Ask HN: Need help with distributed application infrastucture design

vlahmot · on Jan 8, 2018

I don't have any specific experience with emails but any time I need to move a lot of data around I go with Apache Kafka and Apache Flume.

Write all of your emails into a kafka topic from your webapp. Read from the topic to do processing. Use flume to sync results back to your webapp db.

1) For this I would probably use something like Chef/Ansible but I don't know the first thing about configuring email servers. You could have something that wakes up, reads the latest config off a topic, and then applies that config via a config management tool.

2) You can throw Apache Spark on to the kafka stream to calculate these aggregations.

3) Flume can read the emails and then save them back to wherever you need (this is typically s3/postgres for me).
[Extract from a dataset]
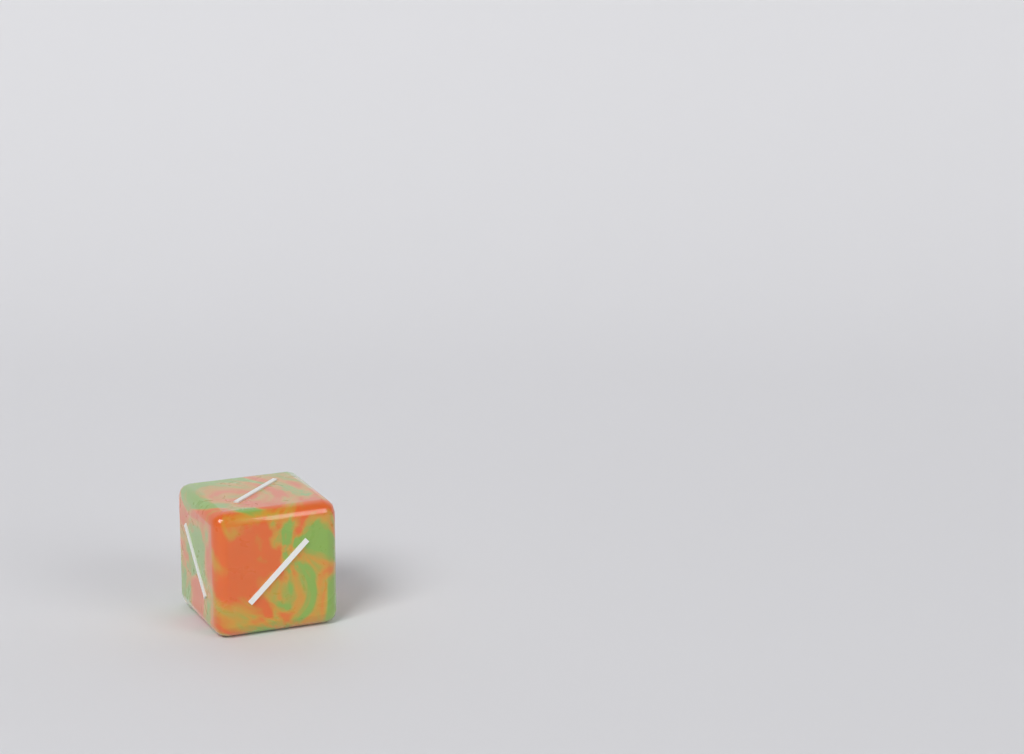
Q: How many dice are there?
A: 1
Flume can scale out over the kafka topic naturally using the same consumer group id.

I like this approach because you can scale it cheaply and easily by starting with kinesis streams instead of kafka if you don't have the ops resources to run kafka and running spark in stand alone mode until you need a cluster.

With spark you can do your statistics in there (streaming over a time window or batch) and then sink them over to your stats db.
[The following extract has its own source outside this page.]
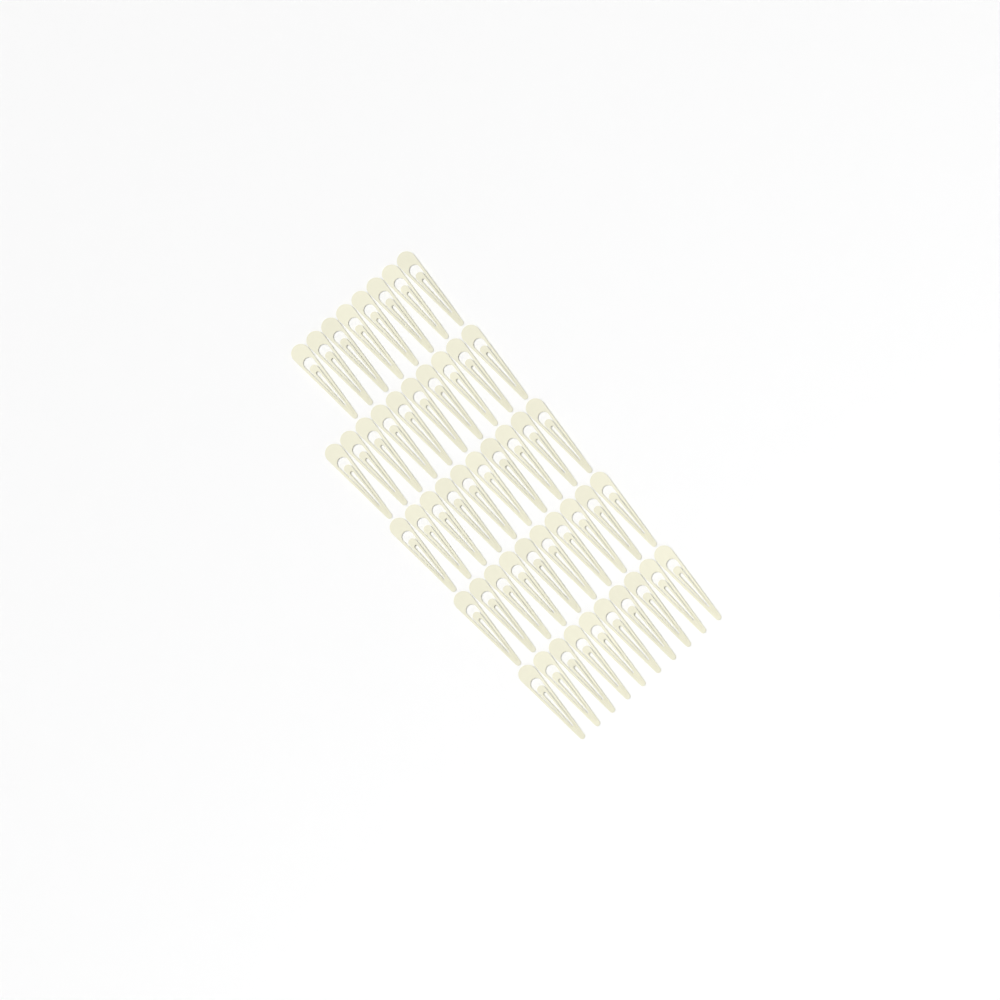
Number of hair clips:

With the flume/kafka combo you can treat kafka as the "channel" and you get some nice transaction functionality out of flume that makes handling failures a breeze.
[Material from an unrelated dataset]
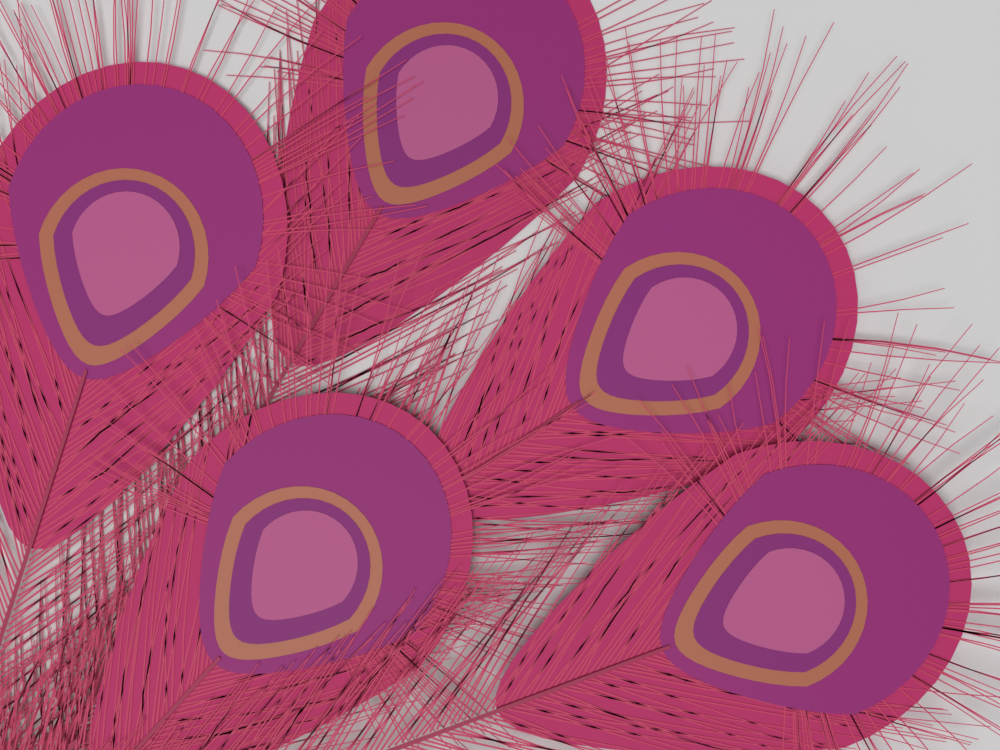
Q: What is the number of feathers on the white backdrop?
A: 5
It does take some tooling/monitoring to run confidently and the whole apache "big data" ecosystem is daunting at first but its well worth it in my opinion.

herbst · on Jan 9, 2018

This sounds super interesting. I never worked with any of these, but this sounds more or less like what i need. Kudos

dozzie · on Jan 8, 2018

So basically, 1) is like keeping account related data in LDAP with per-MTA replicas, 2) is like collecting statistics, and 3) is like forwarding e-mail messages to another system to handle there? Did I get that correctly? And what is 4) "A LOT of data"?

herbst · on Jan 8, 2018

I was hoping it is clear enough :)

1) Is actually a Web application, but yeah #1 is kind of clear

3) Is only logging as well. So not time critical, emails are handled by the "nodes" themself. Reason i mention them outside of statistics is because statistics are just a few numbers, this is actual data and may need to be threated differently.

4) It should handle up to a few thousand emails per second.